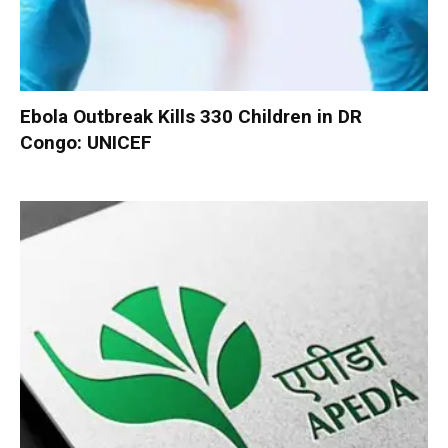
Ebola Outbreak Kills 330 Children in DR
Congo: UNICEF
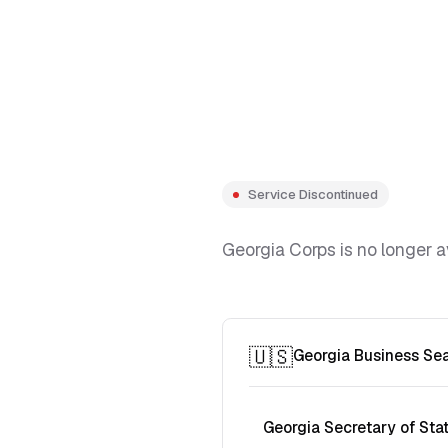
Service Discontinued
Georgia Corps is no longer a
🇺🇸
Georgia Business Se
Georgia Secretary of Sta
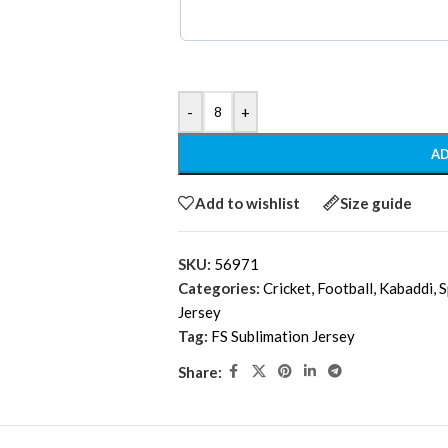
-
+
AD
Add to wishlist
Size guide
SKU:
56971
Categories:
Cricket
,
Football
,
Kabaddi
,
S
Jersey
Tag:
FS Sublimation Jersey
Share:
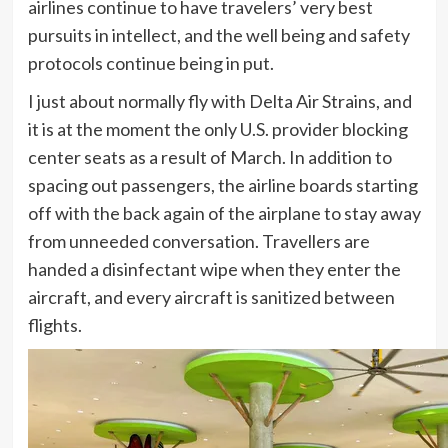
airlines continue to have travelers’ very best
pursuits in intellect, and the well being and safety
protocols continue being in put.
I just about normally fly with Delta Air Strains, and
it is at the moment the only U.S. provider blocking
center seats as a result of March. In addition to
spacing out passengers, the airline boards starting
off with the back again of the airplane to stay away
from unneeded conversation. Travellers are
handed a disinfectant wipe when they enter the
aircraft, and every aircraft is sanitized between
flights.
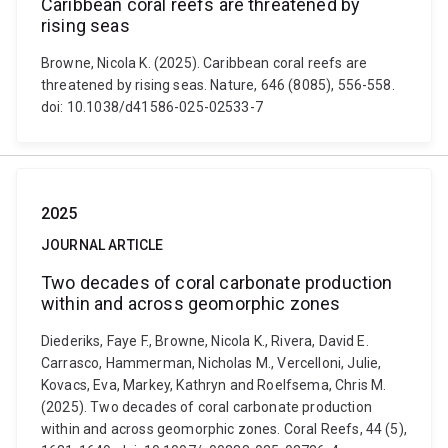
Caribbean coral reefs are threatened by
rising seas
Browne, Nicola K. (2025). Caribbean coral reefs are
threatened by rising seas. Nature, 646 (8085), 556-558.
doi: 10.1038/d41586-025-02533-7
2025
JOURNAL ARTICLE
Two decades of coral carbonate production
within and across geomorphic zones
Diederiks, Faye F., Browne, Nicola K., Rivera, David E.
Carrasco, Hammerman, Nicholas M., Vercelloni, Julie,
Kovacs, Eva, Markey, Kathryn and Roelfsema, Chris M.
(2025). Two decades of coral carbonate production
within and across geomorphic zones. Coral Reefs, 44 (5),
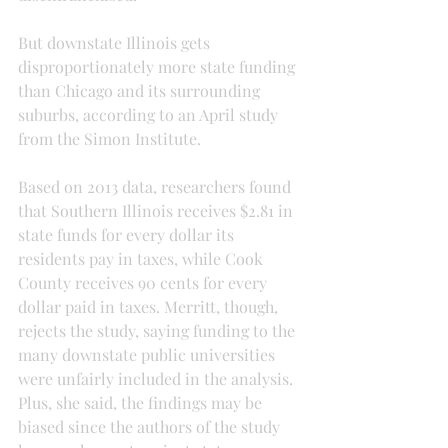
But downstate Illinois gets 
disproportionately more state funding 
than Chicago and its surrounding 
suburbs, according to an April study 
from the Simon Institute.
Based on 2013 data, researchers found 
that Southern Illinois receives $2.81 in 
state funds for every dollar its 
residents pay in taxes, while Cook 
County receives 90 cents for every 
dollar paid in taxes. Merritt, though, 
rejects the study, saying funding to the 
many downstate public universities 
were unfairly included in the analysis. 
Plus, she said, the findings may be 
biased since the authors of the study 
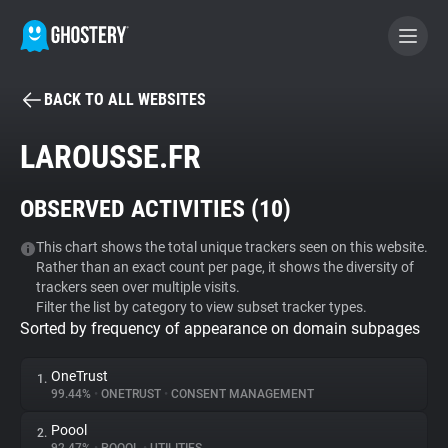
BACK TO ALL WEBSITES
BECOME A CONTRIBUTOR
LAROUSSE.FR
GHOSTERY PRIVACY SUITE
OBSERVED ACTIVITIES (
10
)
Tracker & Ad Blocker
This chart shows the total unique trackers seen on this website.
Rather than an exact count per page, it shows the diversity of
WhoTracks.Me
trackers seen over multiple visits.
Filter the list by category to view subset tracker types.
Sorted by frequency of appearance on domain subpages
Privacy Digest
OneTrust
1.
99.44%
•
ONETRUST
•
CONSENT MANAGEMENT
Search
Poool
2.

= = = =

Petunjuk: Tolong salin kembali setiap baris teks dari seluruh catatan di atas tanpa perubahan sedikit pun, tetapi jangan sertakan gambarnya.

Jawaban:
Ebola Outbreak Kills 330 Children in DR
Congo: UNICEF
Service Discontinued
Georgia Corps is no longer a
🇺🇸
Georgia Business Se
Georgia Secretary of Sta
-
+
AD
Add to wishlist
Size guide
SKU:
56971
Categories:
Cricket
,
Football
,
Kabaddi
,
S
Jersey
Tag:
FS Sublimation Jersey
Share:
airlines continue to have travelers’ very best
pursuits in intellect, and the well being and safety
protocols continue being in put.
I just about normally fly with Delta Air Strains, and
it is at the moment the only U.S. provider blocking
center seats as a result of March. In addition to
spacing out passengers, the airline boards starting
off with the back again of the airplane to stay away
from unneeded conversation. Travellers are
handed a disinfectant wipe when they enter the
aircraft, and every aircraft is sanitized between
flights.
Caribbean coral reefs are threatened by
rising seas
Browne, Nicola K. (2025). Caribbean coral reefs are
threatened by rising seas. Nature, 646 (8085), 556-558.
doi: 10.1038/d41586-025-02533-7
2025
JOURNAL ARTICLE
Two decades of coral carbonate production
within and across geomorphic zones
Diederiks, Faye F., Browne, Nicola K., Rivera, David E.
Carrasco, Hammerman, Nicholas M., Vercelloni, Julie,
Kovacs, Eva, Markey, Kathryn and Roelfsema, Chris M.
(2025). Two decades of coral carbonate production
within and across geomorphic zones. Coral Reefs, 44 (5),
But downstate Illinois gets 
disproportionately more state funding 
than Chicago and its surrounding 
suburbs, according to an April study 
from the Simon Institute.
Based on 2013 data, researchers found 
that Southern Illinois receives $2.81 in 
state funds for every dollar its 
residents pay in taxes, while Cook 
County receives 90 cents for every 
dollar paid in taxes. Merritt, though, 
rejects the study, saying funding to the 
many downstate public universities 
were unfairly included in the analysis. 
Plus, she said, the findings may be 
biased since the authors of the study 
BACK TO ALL WEBSITES
BECOME A CONTRIBUTOR
LAROUSSE.FR
GHOSTERY PRIVACY SUITE
OBSERVED ACTIVITIES (
10
)
Tracker & Ad Blocker
This chart shows the total unique trackers seen on this website.
Rather than an exact count per page, it shows the diversity of
WhoTracks.Me
trackers seen over multiple visits.
Filter the list by category to view subset tracker types.
Sorted by frequency of appearance on domain subpages
Privacy Digest
OneTrust
1.
99.44%
•
ONETRUST
•
CONSENT MANAGEMENT
Search
Poool
2.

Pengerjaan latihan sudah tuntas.